* **Exercise description**: Can you reproduce every one of these lines word for word, omitting the pictures from your reply?

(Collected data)
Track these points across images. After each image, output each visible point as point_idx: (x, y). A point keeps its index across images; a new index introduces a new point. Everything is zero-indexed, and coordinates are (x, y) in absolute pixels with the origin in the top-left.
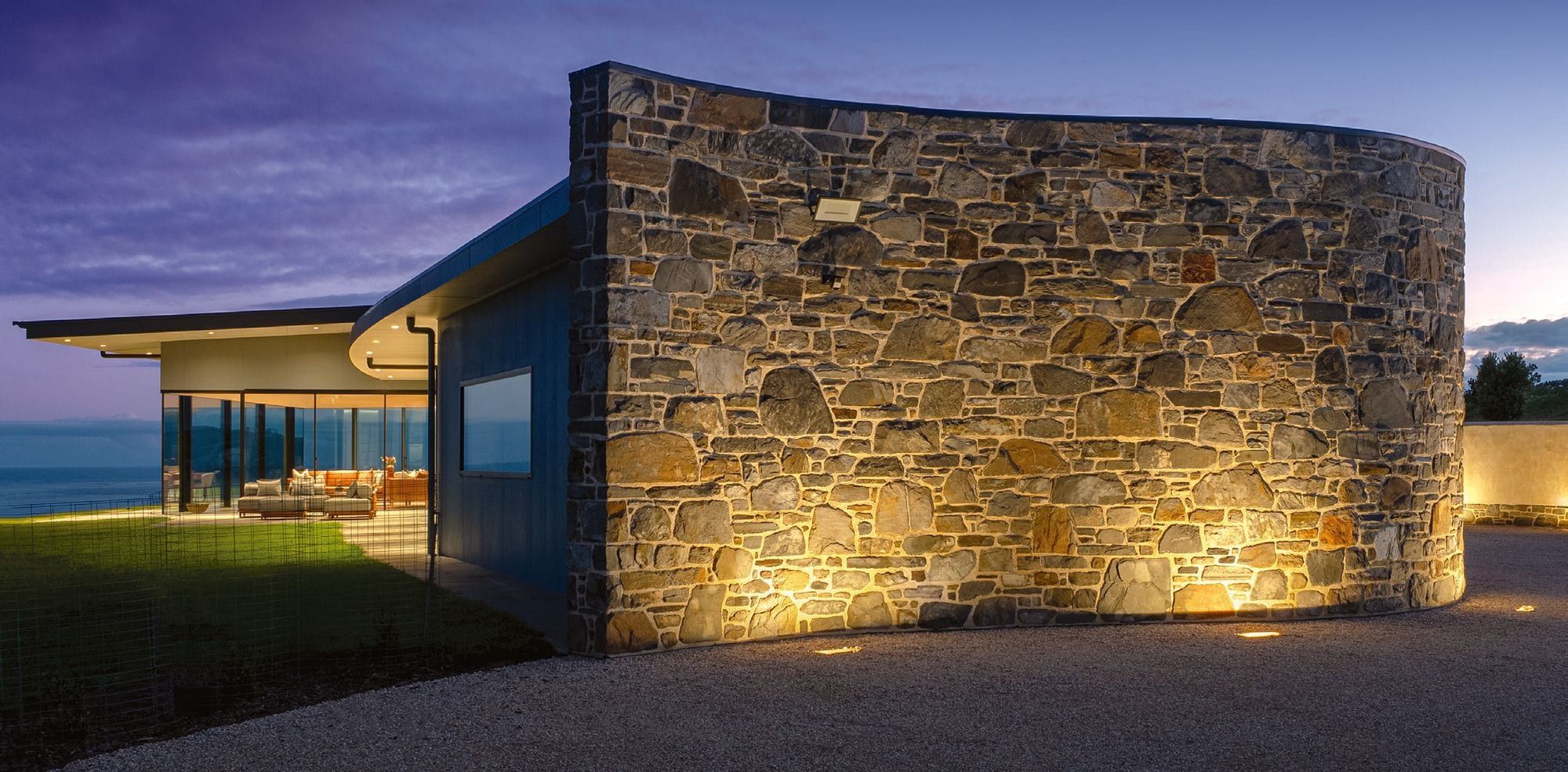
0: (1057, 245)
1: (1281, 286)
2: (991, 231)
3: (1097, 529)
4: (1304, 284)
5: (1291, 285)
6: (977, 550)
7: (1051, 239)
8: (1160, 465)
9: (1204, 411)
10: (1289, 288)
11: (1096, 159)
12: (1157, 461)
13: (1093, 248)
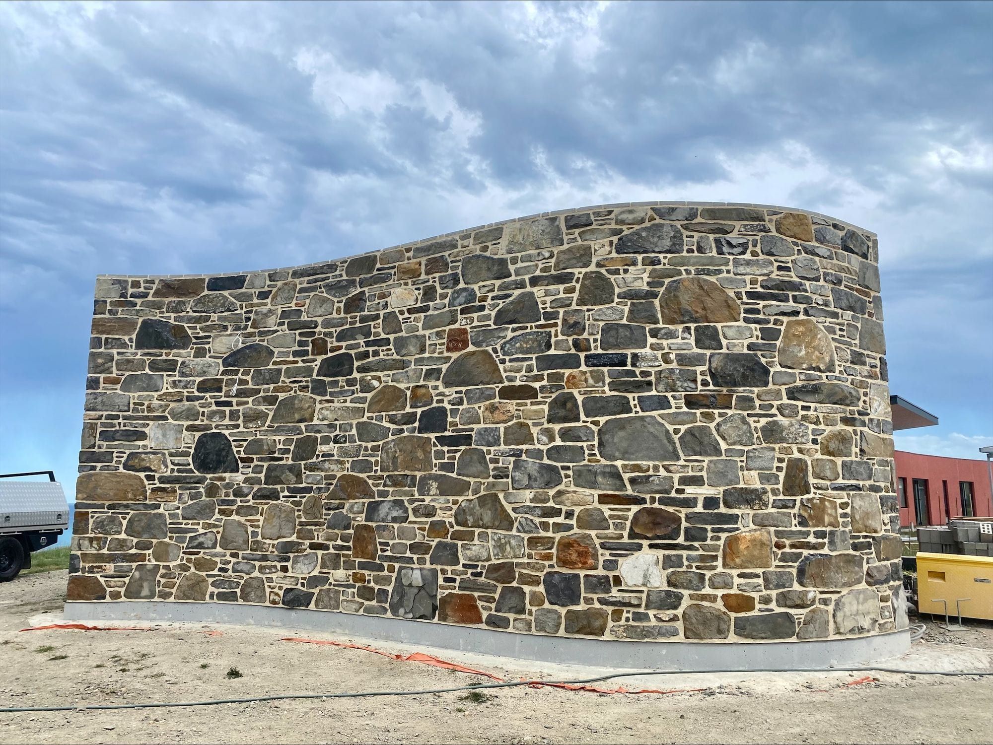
0: (372, 338)
1: (518, 345)
2: (335, 335)
3: (391, 542)
4: (537, 341)
5: (526, 343)
6: (320, 553)
7: (368, 334)
8: (431, 493)
9: (459, 451)
10: (525, 346)
11: (395, 275)
12: (429, 490)
13: (392, 337)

* **Result of this task**:
Track these points across images. After each image, output each visible point as point_idx: (x, y). A point keeps its index across images; a new index introduces a new point. Everything is zero-indexed, and coordinates are (x, y) in absolute pixels with the origin in the top-left.
0: (1057, 245)
1: (1281, 286)
2: (991, 231)
3: (1097, 529)
4: (1304, 284)
5: (1291, 285)
6: (977, 550)
7: (1051, 239)
8: (1160, 465)
9: (1204, 411)
10: (1289, 288)
11: (1096, 159)
12: (1157, 461)
13: (1093, 248)
0: (372, 338)
1: (518, 345)
2: (335, 335)
3: (391, 542)
4: (537, 341)
5: (526, 343)
6: (320, 553)
7: (368, 334)
8: (431, 493)
9: (459, 451)
10: (525, 346)
11: (395, 275)
12: (429, 490)
13: (392, 337)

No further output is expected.